Die Anbaufläche in Deutschland könnte in den kommenden Jahren wegen des Mindestlohns und des Mangels an Erntehelfern deutlich schrumpfen, glaubt Lehar. „Ich rechne damit, dass etwa ein Drittel der Fläche abgebaut wird.“ Auch der Landesbauernverband Baden-Württemberg und der Verband Süddeutscher Spargel- und Erdbeeranbauer hatten davor gewarnt, Anbauflächen könnten verschwinden.

Das bayerische Landwirtschaftsministerium kennt die Sorgen der Bauern bei der Suche nach Erntehelfern. Osteuropäer könnten aus einem großen Arbeitsangebot wählen. „Gesucht sind Tätigkeiten mit besserer Bezahlung, körperlich leichtere Arbeiten oder Branchen, die ganzjährig Arbeit bieten.“ Viele Herkunftsländer bieten immer mehr eigene Arbeitsplätze, in Rumänien etwa die Autozulieferindustrie.

Die Bundesagentur für Arbeit steht im Kontakt mit anderen Ländern, um mehr Saisonarbeitskräfte zu gewinnen. „Anfang 2019 haben erste konkrete bilaterale Gespräche mit den ausländischen Arbeitsverwaltungen für entsprechende Vereinbarungen begonnen“, sagt eine Sprecherin. Dafür müssten aber viele Fragen geklärt werden. Das brauche Zeit.

Was das Wetter betrifft, hatten die Spargel-Bauern indes einen guten Start in die Saison. Dank milder Temperaturen konnten einzelne Betriebe in Niedersachsen, Nordrhein-Westfalen, Rheinhessen und der Pfalz schon Mitte Februar mit der Ernte beginnen. Sie beheizten ihre Felder künstlich.

„Wir sind selten so früh gestartet, und auch das Ostergeschäft war sehr gut“, sagt etwa Rolf Meinhardt, Vorsitzender des Arbeitskreises Spargel Südhessen. Das milde Wetter im April habe den Bauern in der Rhein-Main- und Rhein-Neckar-Region zunächst optimale Bedingungen beschert. Doch nun hätten die niedrigen Temperaturen im Mai das Spargel-Wachstum gebremst. „Bei einer perfekten Bodentemperatur um die 19 Grad kann der Spargel mehr als sechs Zentimeter innerhalb von 24 Stunden wachsen. Durch die frostigen Temperaturen in der Nacht kommt man derzeit nicht über ein bis zwei Zentimeter hinaus.“

Auch Sachsen-Anhalts Spargelbauern blicken mit gemischten Gefühlen auf die Saison. Auf den Feldern der Agrargenossenschaft Hohenseeden/Parchen nahe Magdeburg holten Mitarbeiter in der ersten Hälfte der Spargelsaison rund 200 Tonnen aus dem Boden - 100 Tonnen weniger als üblich. Geschäftsführer Patrick Wolter erwartet, dass die Menge bis Saisonschluss Ende Juni deutlich unter Vorjahr bleibt.

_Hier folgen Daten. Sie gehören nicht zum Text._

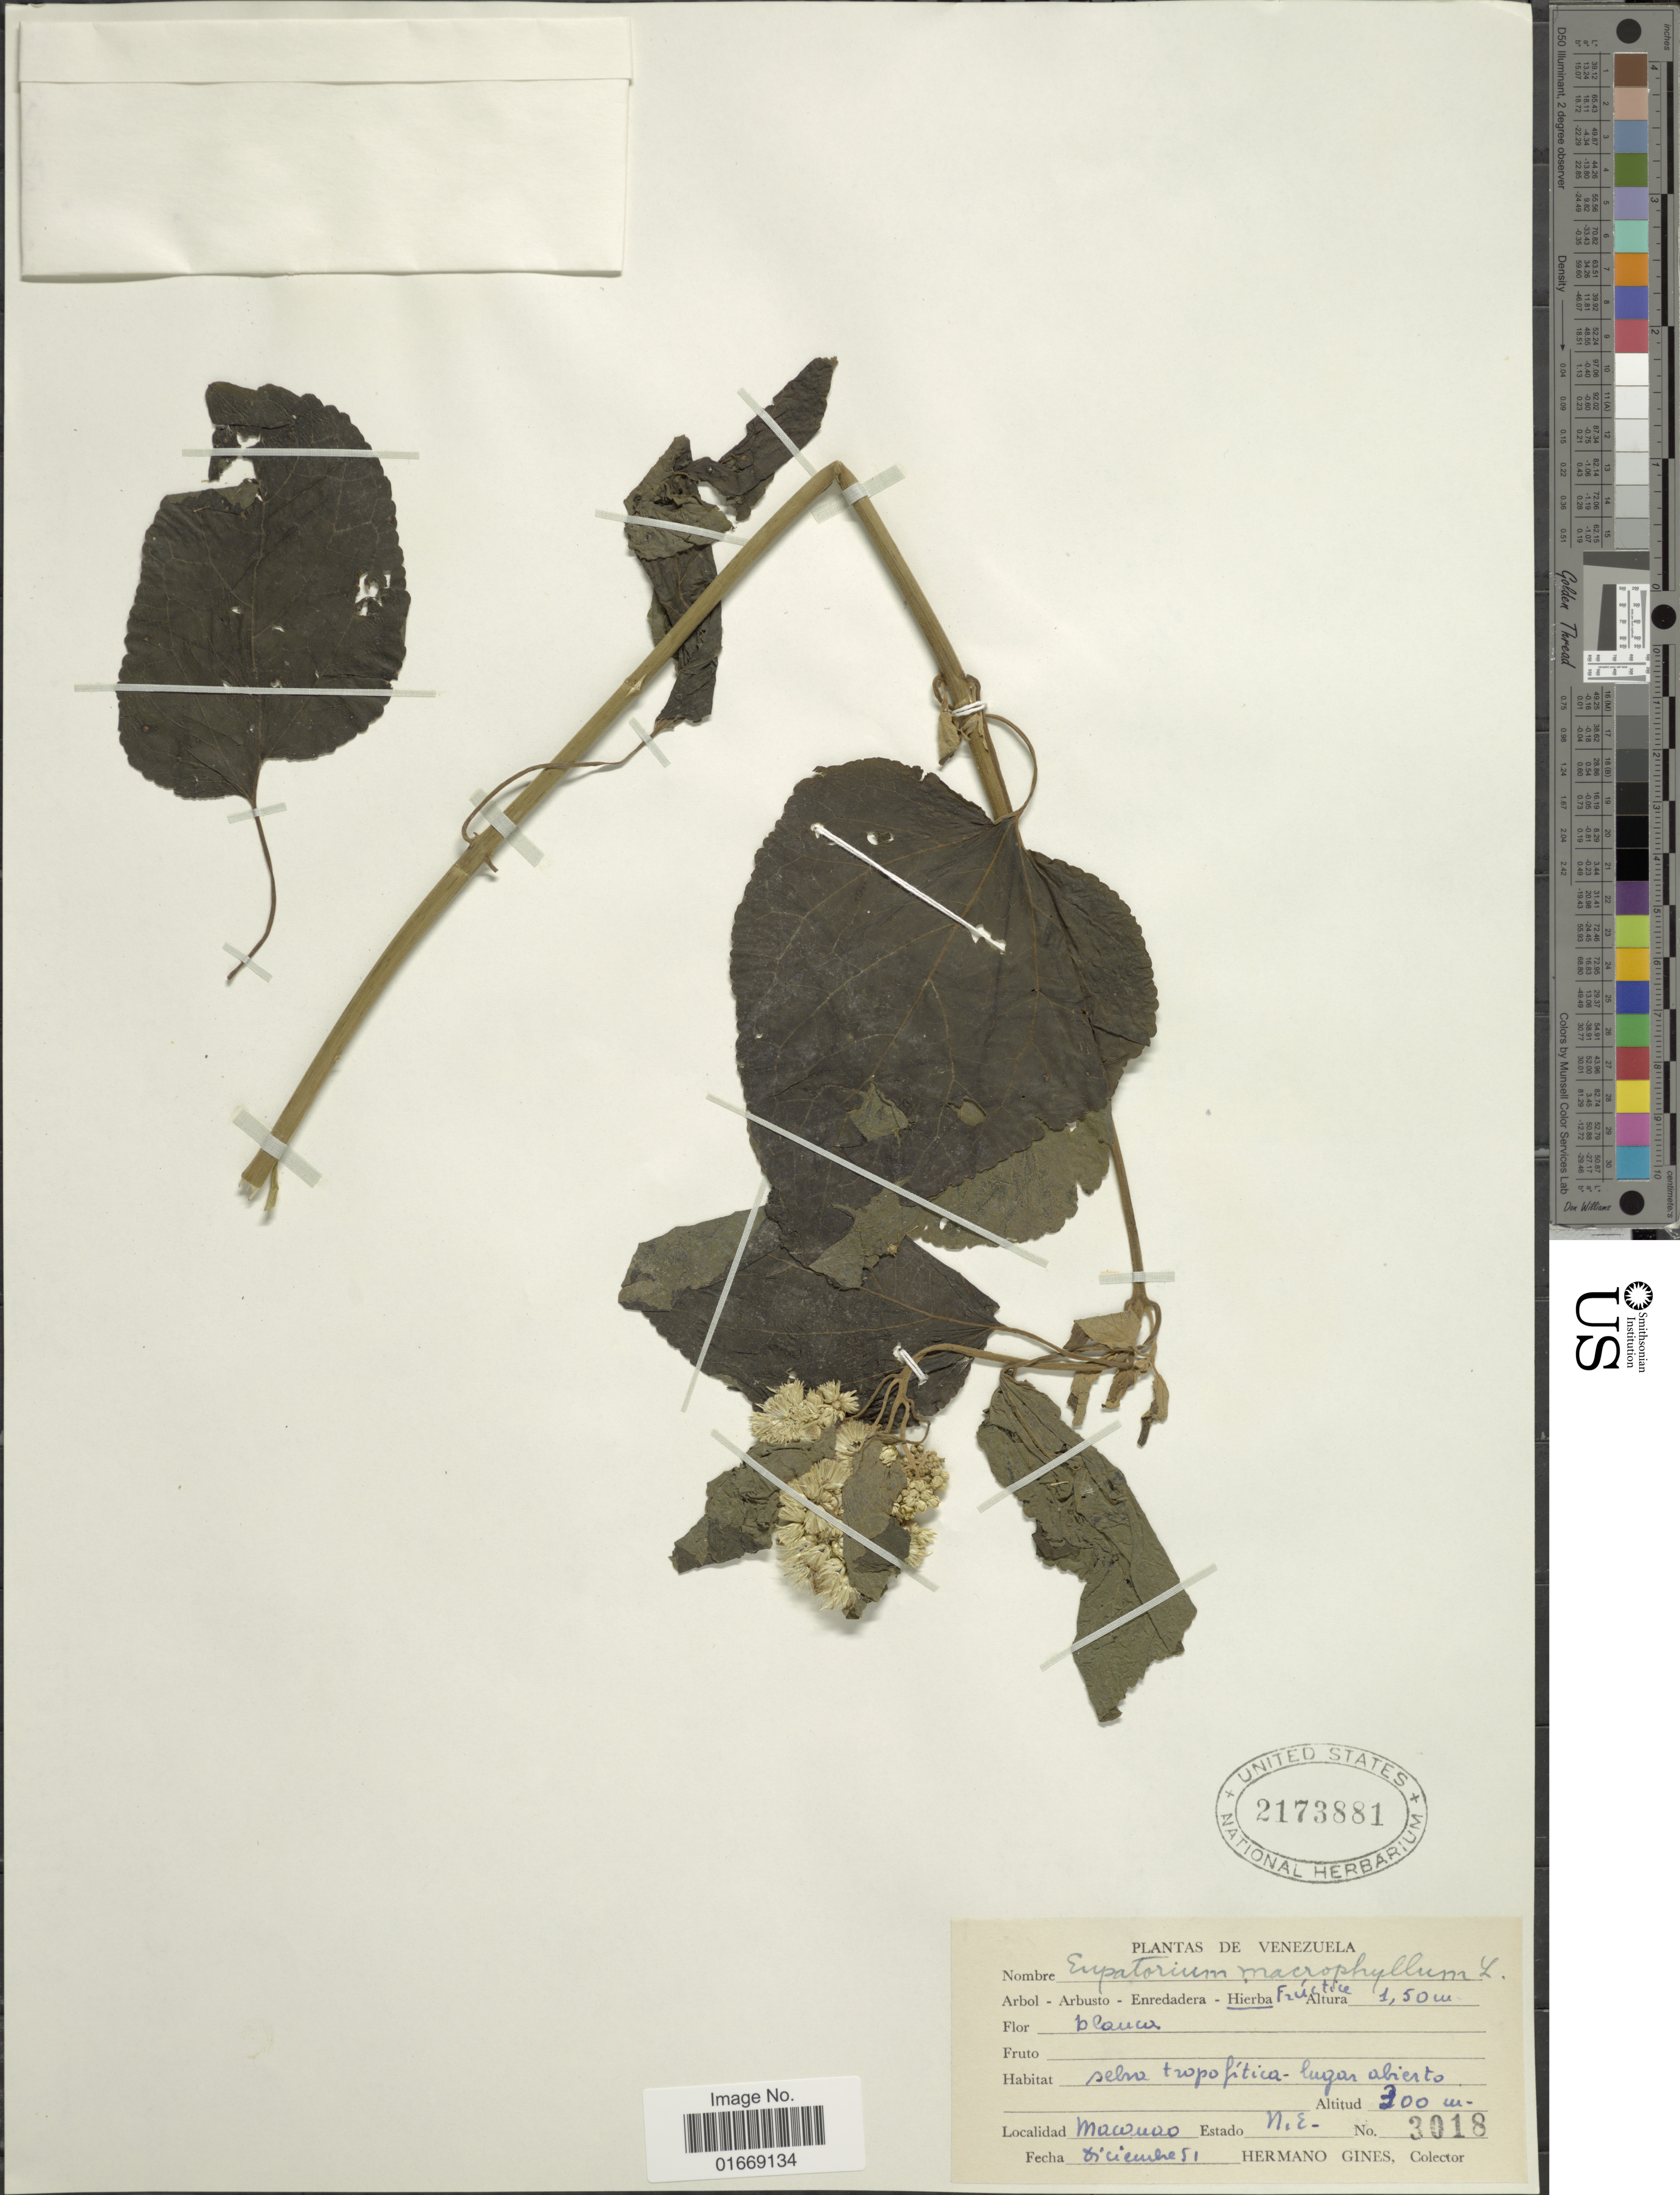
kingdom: Plantae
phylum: Tracheophyta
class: Magnoliopsida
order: Asterales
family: Asteraceae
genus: Hebeclinium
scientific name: Hebeclinium macrophyllum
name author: (L.) DC.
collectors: Bro. Gines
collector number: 3018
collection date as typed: Transcribed d/m/y: /12/51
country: Venezuela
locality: Muwuno, Estado N. E.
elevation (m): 300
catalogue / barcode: US 2173881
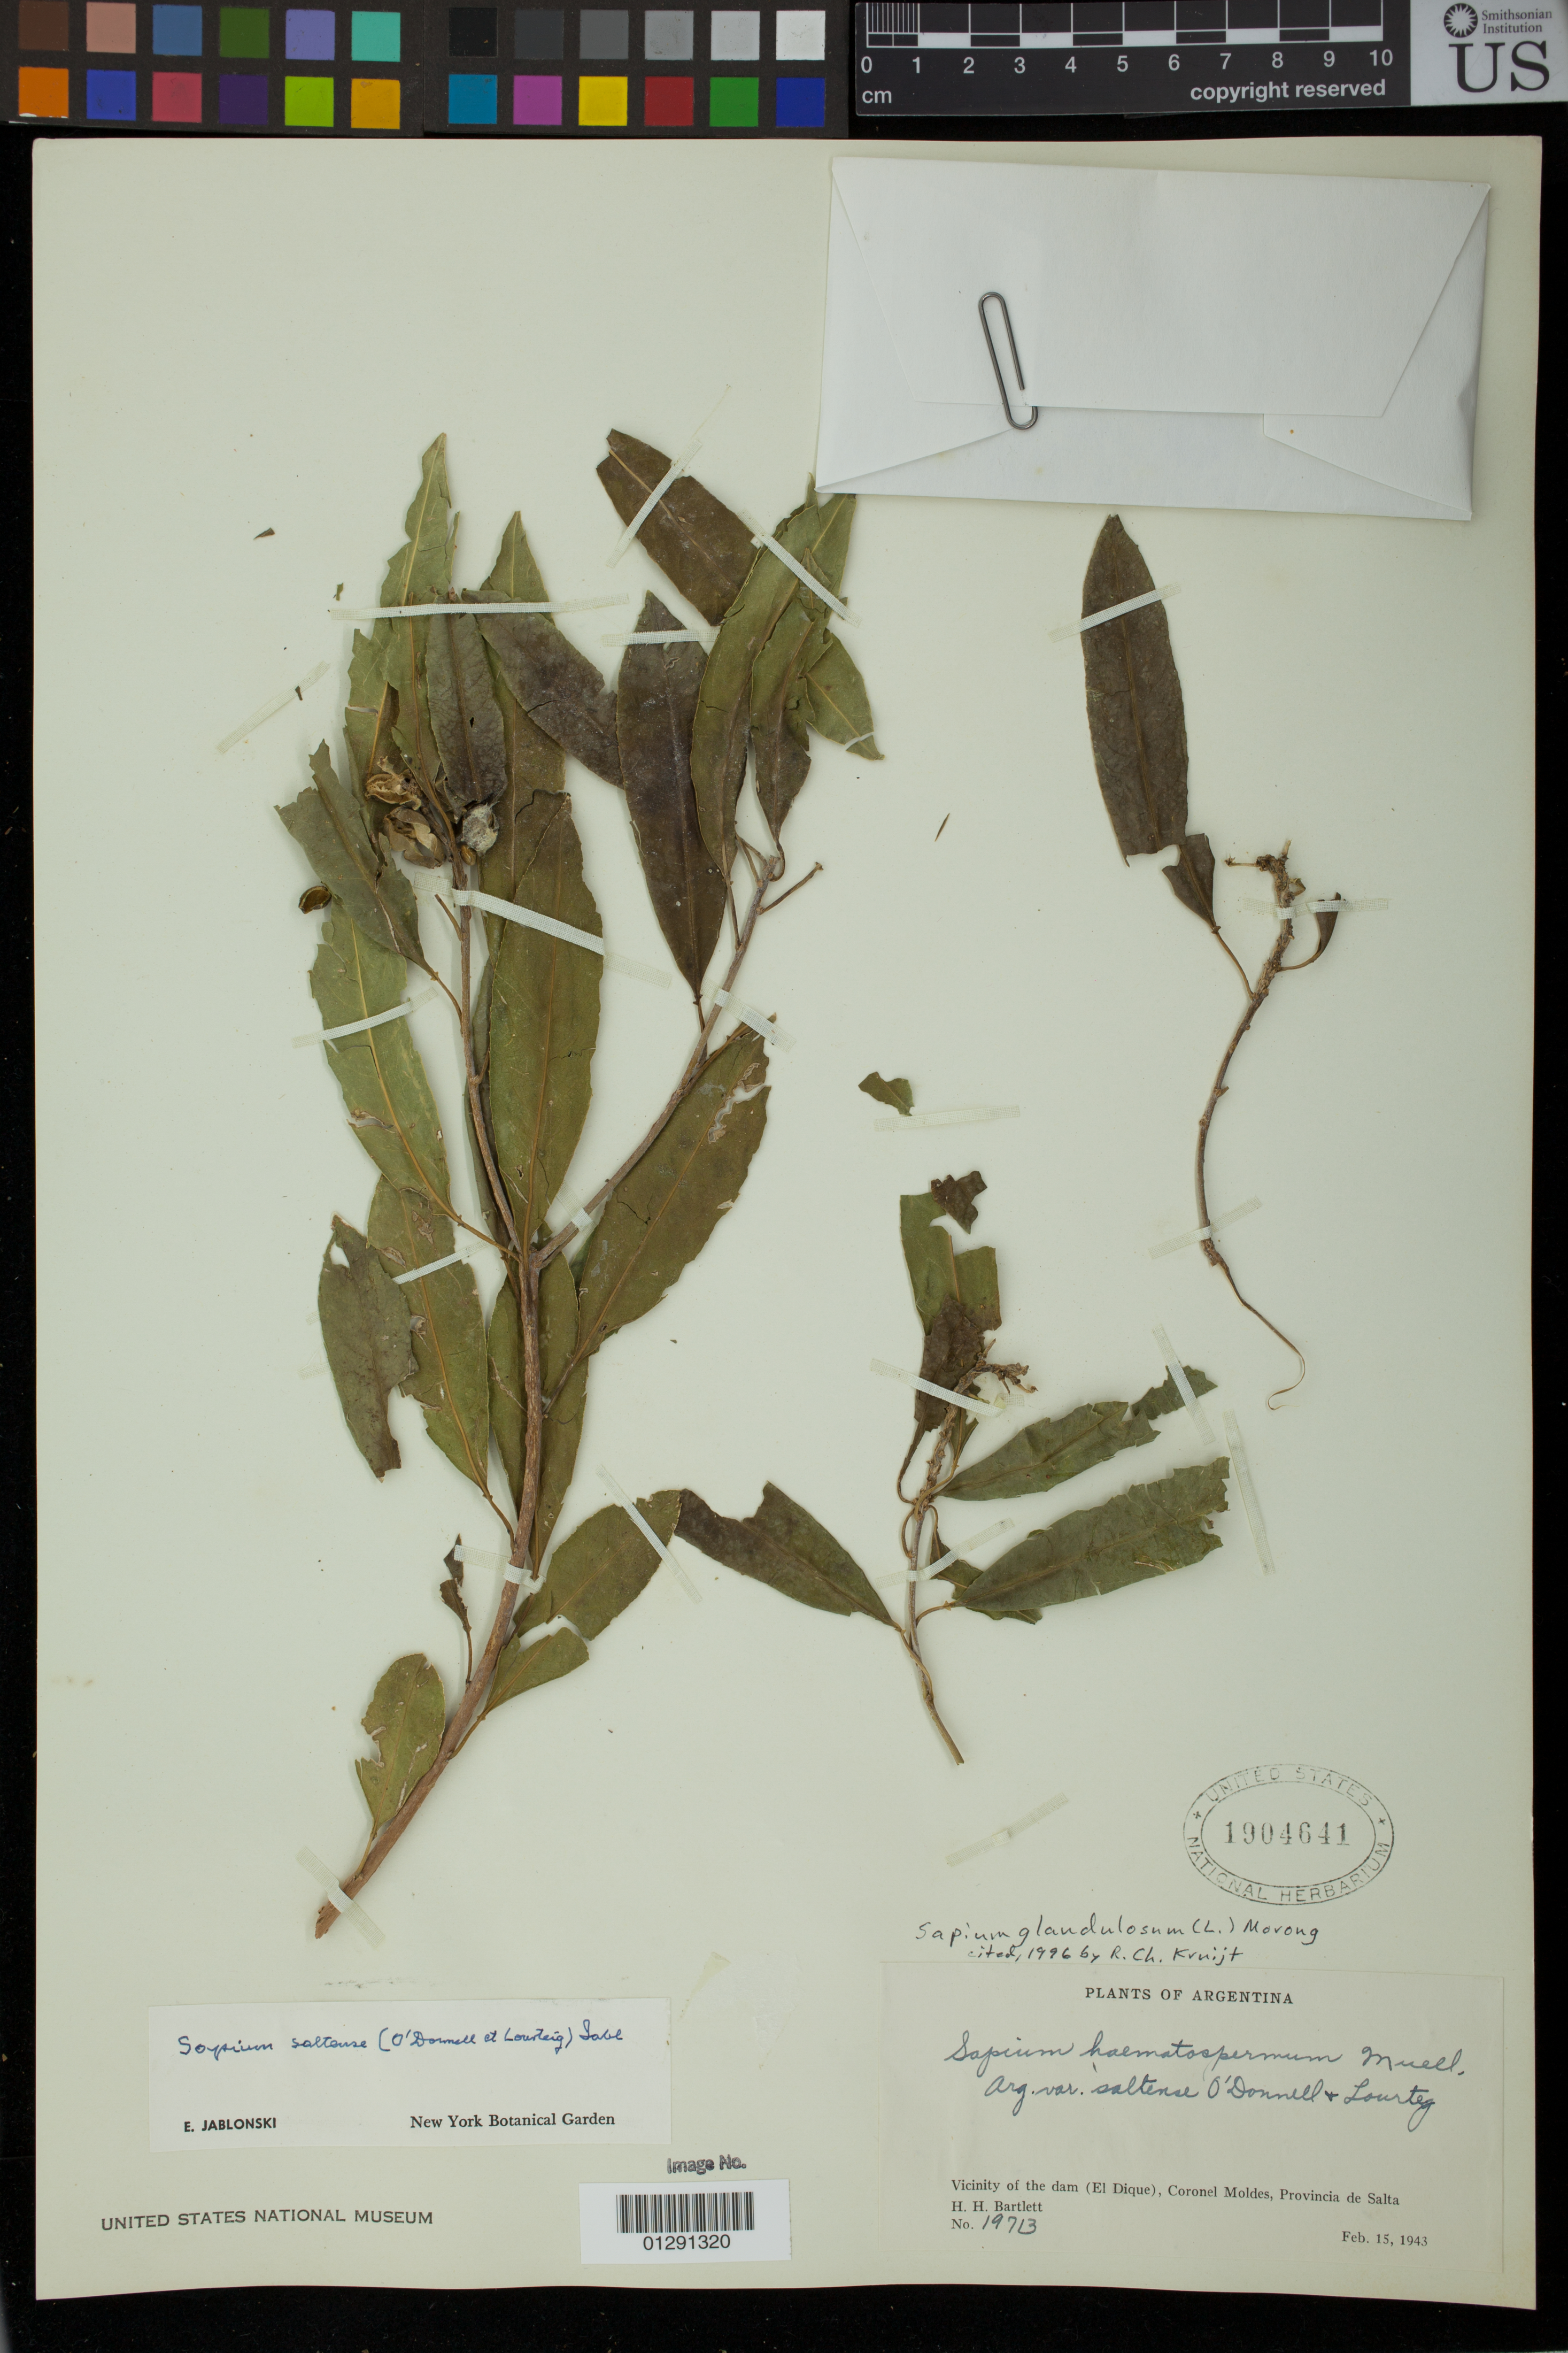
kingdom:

2018 wurden laut Statistischen Bundesamt 129 600 Tonnen Spargel in Deutschland geerntet - am meisten in Niedersaschen, Brandenburg, Bayern und Nordrhein-Westfalen. Im Schnitt verzehrte jeder Bundesbürger 1,42 Kilogramm von dem Gemüse, das besonders gut auf sandigen, leichten Böden gedeiht und viel Sonne braucht.

Spargel kostete in der vergangenen Woche im Schnitt gut sieben Euro je Kilo, berichtet Michael Koch von der Agrarmarkt-Informationsgesellschaft (AMI) in Bonn. Die Spanne reiche von Sonderangeboten für knapp fünf Euro bis zu zehn Euro.